Assim como um objeto que se escolhe na vitrine de uma loja, fui educada a aguardar “ser escolhida”. Ao mesmo tempo, por não me considerar “bonita o suficiente”, fui estimulada por minha família a estudar e, assim, garantir o meu próprio sustento. Sorte a minha, já que pelo menos construí minha independência financeira, o que trouxe certa liberdade para viver o afeto genuinamente amoroso e a construção de um vínculo em detrimento à questão material.


De novo privilegiada. Quantas e quantas mulheres ainda permanecerão encarceradas sob uma união estável que lhes traga um mínimo de segurança? Donas de casa que fazem um trabalho árduo e pesado, sem receberem salário? Fechadas e bem “domesticadas”, quase invisíveis, inclusive para si mesmas. Cuidadoras, mães, esposas, seres quase sem-nome.


E, sendo mulher, percebo claramente essas marcas dos papéis de gênero, em mim e no mundo ao meu redor. O ser mulher como “uma dádiva”, por ter um útero e poder ser mãe. A maternidade envolve, além de grande responsabilidade, uma decisão que vai muito além de “poder parir um feto”. Mas a sociedade patriarcal deseja com todas as suas forças que sigamos um padrão, que formemos uma instituição chamada “família”, com todos os elementos necessários e rigorosamente planejados. Afinal, nós mulheres nascemos mesmo para isso, não é mesmo?
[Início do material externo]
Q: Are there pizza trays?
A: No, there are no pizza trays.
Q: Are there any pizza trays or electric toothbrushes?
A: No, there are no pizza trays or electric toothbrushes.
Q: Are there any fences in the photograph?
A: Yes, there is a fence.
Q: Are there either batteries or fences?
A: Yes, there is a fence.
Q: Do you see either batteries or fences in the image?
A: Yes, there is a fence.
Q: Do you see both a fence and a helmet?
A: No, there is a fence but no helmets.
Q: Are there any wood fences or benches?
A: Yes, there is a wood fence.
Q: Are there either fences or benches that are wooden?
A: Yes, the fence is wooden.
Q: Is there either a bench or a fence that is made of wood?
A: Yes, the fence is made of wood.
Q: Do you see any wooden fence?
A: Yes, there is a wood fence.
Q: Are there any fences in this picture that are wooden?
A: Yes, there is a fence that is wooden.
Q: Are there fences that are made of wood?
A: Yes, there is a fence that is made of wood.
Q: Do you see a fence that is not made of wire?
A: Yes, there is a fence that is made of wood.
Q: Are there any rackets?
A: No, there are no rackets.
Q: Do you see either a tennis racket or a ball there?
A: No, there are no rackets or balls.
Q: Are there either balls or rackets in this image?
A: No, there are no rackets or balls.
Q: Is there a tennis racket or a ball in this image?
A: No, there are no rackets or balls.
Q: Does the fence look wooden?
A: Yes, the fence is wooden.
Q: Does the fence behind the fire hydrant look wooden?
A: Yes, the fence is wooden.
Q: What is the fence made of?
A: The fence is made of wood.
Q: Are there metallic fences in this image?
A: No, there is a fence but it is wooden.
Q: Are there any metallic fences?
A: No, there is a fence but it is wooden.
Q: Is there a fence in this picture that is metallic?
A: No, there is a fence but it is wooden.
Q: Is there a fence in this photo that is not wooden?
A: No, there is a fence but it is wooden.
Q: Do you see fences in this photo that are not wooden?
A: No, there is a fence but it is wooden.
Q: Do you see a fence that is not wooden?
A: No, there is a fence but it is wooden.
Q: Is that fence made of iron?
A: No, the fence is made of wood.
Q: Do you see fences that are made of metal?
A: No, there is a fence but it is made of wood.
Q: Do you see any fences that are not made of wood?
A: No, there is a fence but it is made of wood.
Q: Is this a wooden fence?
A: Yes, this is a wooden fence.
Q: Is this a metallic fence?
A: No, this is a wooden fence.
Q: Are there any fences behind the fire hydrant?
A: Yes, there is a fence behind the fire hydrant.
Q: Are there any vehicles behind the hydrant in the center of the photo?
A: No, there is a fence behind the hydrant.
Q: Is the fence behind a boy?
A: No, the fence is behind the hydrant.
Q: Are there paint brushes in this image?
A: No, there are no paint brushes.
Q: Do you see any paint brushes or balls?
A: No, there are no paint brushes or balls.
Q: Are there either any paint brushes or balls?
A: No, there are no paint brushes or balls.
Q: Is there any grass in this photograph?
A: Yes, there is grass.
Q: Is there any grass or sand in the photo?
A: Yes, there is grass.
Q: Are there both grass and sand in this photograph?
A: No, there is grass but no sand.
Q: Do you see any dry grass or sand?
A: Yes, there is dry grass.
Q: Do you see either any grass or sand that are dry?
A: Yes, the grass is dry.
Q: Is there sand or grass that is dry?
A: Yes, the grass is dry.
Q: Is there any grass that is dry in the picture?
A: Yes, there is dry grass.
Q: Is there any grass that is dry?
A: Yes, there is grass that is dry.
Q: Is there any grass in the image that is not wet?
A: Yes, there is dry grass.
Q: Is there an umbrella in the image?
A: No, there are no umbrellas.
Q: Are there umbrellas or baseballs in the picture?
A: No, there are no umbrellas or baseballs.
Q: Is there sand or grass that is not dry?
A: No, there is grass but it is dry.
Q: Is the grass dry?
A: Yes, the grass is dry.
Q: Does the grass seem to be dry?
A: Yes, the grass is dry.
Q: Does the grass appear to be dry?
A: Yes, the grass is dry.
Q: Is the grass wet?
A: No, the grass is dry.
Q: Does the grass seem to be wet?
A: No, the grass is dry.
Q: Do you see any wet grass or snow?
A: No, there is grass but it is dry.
Como psiquiatra clínica é muito comum atender a mulheres maduras, guerreiras, trabalhadoras e incríveis machucadas após anos de relacionamentos abusivos, completamente destruídas por dentro. Mesmo fortes, veem-se totalmente vulneráveis, sentem-se fracassadas, especialmente quando o casamento não vai bem ou quando culminam no divórcio. Já que o castelo desmoronou. Mal pensam que, talvez, ele nunca tenha existido.


Custa muito caro existir emocionalmente. O pensamento é constante, as angústias e neuroses também. Ser mulher, mãe, esposa, não importa. Precisa, acima de tudo, fazer sentido e ser coerente para você, mulher. Não espere ser escolhida e, sim, escolha. Esteja presente, sendo dona de casa ou quaisquer outras funções a exercer e que seja infinitamente legítimo. Libertando-se de uma vez por todas da máxima ilusão do “felizes para sempre”.